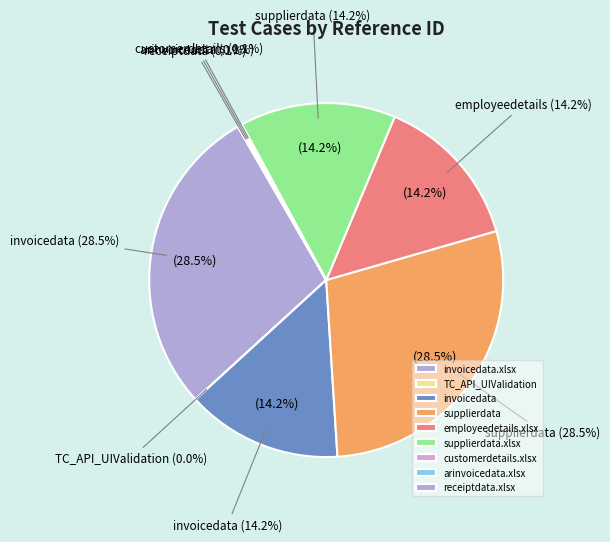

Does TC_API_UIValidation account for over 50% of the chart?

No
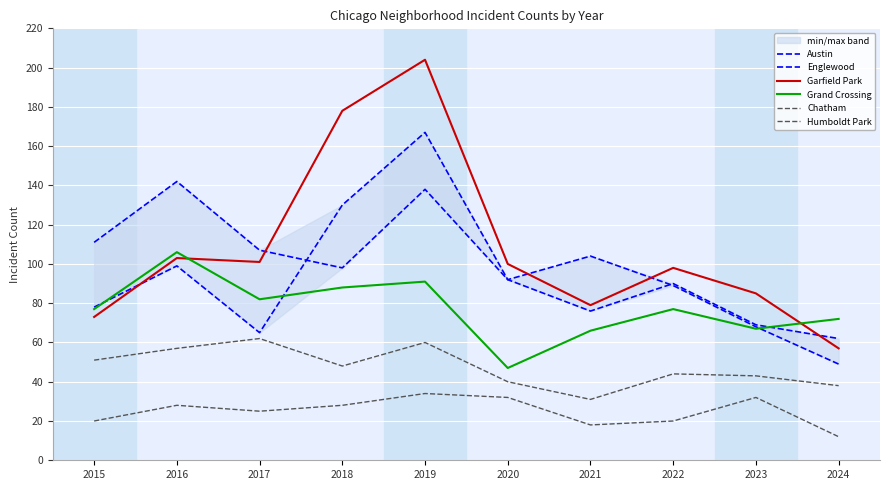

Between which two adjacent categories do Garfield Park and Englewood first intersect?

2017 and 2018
━━━
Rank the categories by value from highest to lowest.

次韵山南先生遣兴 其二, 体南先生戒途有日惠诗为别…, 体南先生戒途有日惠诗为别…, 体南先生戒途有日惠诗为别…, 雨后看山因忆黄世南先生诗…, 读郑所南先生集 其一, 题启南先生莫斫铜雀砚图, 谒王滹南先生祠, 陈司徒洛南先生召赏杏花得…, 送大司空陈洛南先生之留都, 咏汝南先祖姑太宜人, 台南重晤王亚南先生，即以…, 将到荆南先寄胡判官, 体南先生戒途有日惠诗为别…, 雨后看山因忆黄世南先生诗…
━━━
Copy out the lines from the line containing "Between which two" up to and including the line containing "2017 and 2018".

Between which two adjacent categories do Garfield Park and Englewood first intersect?

2017 and 2018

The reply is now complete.